◆ 节选原文
+++
我们在NET_DVR_RealPlay_V40函数后面添实现NET_DVR_RigisterDrawFun接口即可:
void main() {
//---------------------------------------
// 初始化
NET_DVR_Init();
...
lRealPlayHandle = NET_DVR_RealPlay_V40(lUserID, &struPlayInfo, fRealDataCallBackMain, NULL);
if (lRealPlayHandle < 0)
{
AfxMessageBox(_T("获取失败"));
}
//注册绘制回调函数
if (!NET_DVR_RigisterDrawFun(lRealPlayHandle, fDrawFun, NULL))
{
AfxMessageBox(_T("绘图失败"));
}
...
}
// 绘图回调函数
void CALLBACK fDrawFun(LONG lRealHandle, HDC hDc, DWORD dwUser)
+++
◆ 数据片段
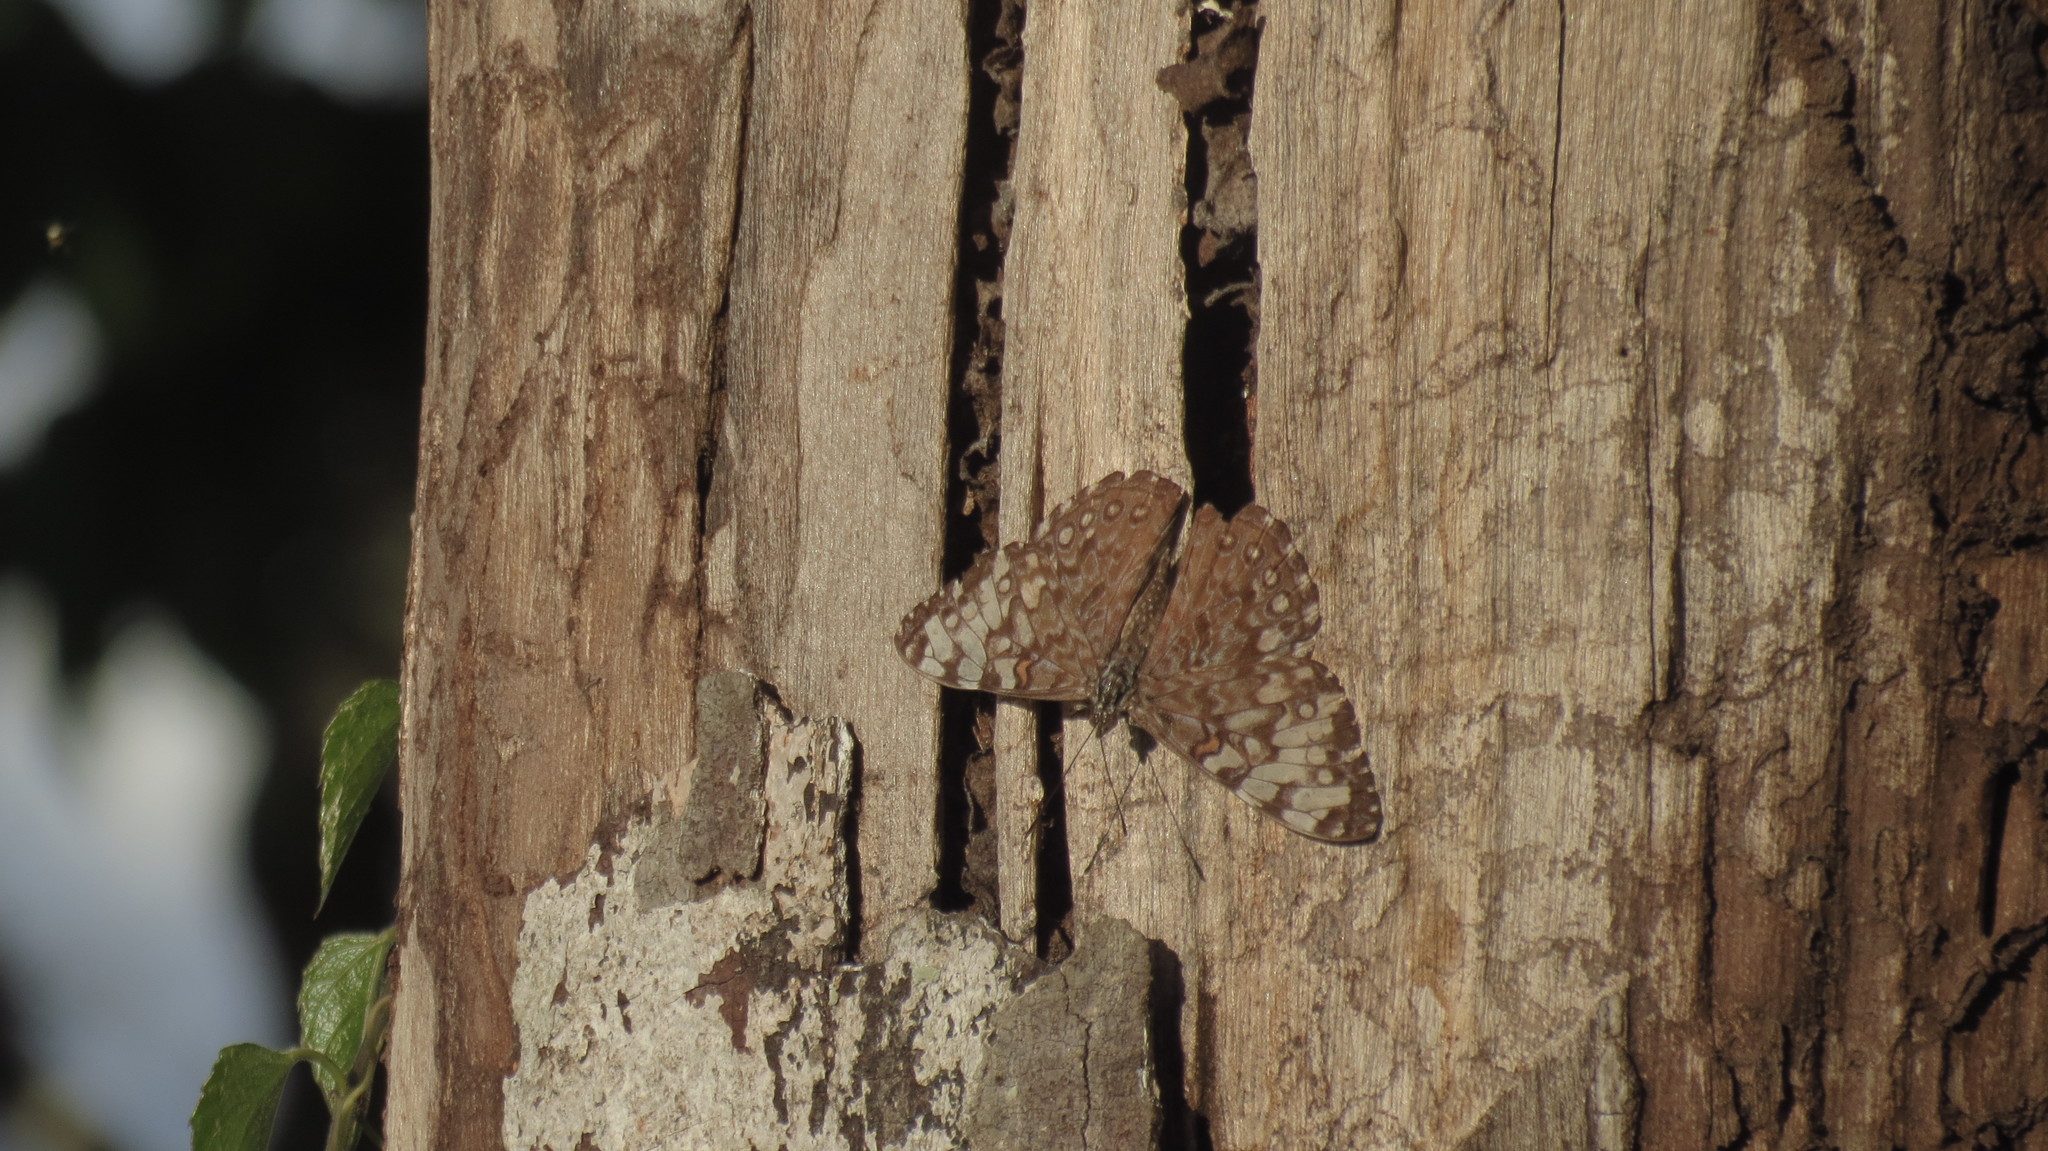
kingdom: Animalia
+++
这段节选原文讲的是注册绘图回调函数，从它的最后一行之后接着往下写。

{
CDC dc;
dc.Attach(hDc);
CPen pen; //生成画笔,黄色
pen.CreatePen(PS_SOLID, 2, RGB(255, 255, 0));
CPen* pOldPen = (CPen*)dc->SelectObject(&pen);
dc->SelectStockObject(NULL_BRUSH);//选入空刷子
dc->Rectangle(CRect(0, 0, 60, 60)); //在左上角绘制一60*60的黄色正方形框
}
4 总结
在我们的实验过程中,发现基于数据流回调的方法由于需要用户自行解码、绘制、显示,会占用电脑太多CPU,造成很严重的卡帧,并且由于读取不及时,造成显示延后,不顺畅等问题。而基于SDK解码的方式,毕竟这是人家公司提供的开发包,优化做得非常好,显示得非常顺畅和及时,所以建议大家用SDK解码的方式。
经过测试,终于知道基于数据流的方法延迟问题出现在哪里了,其实因为用的是debug版本,把项目改成release版本就流畅好多了。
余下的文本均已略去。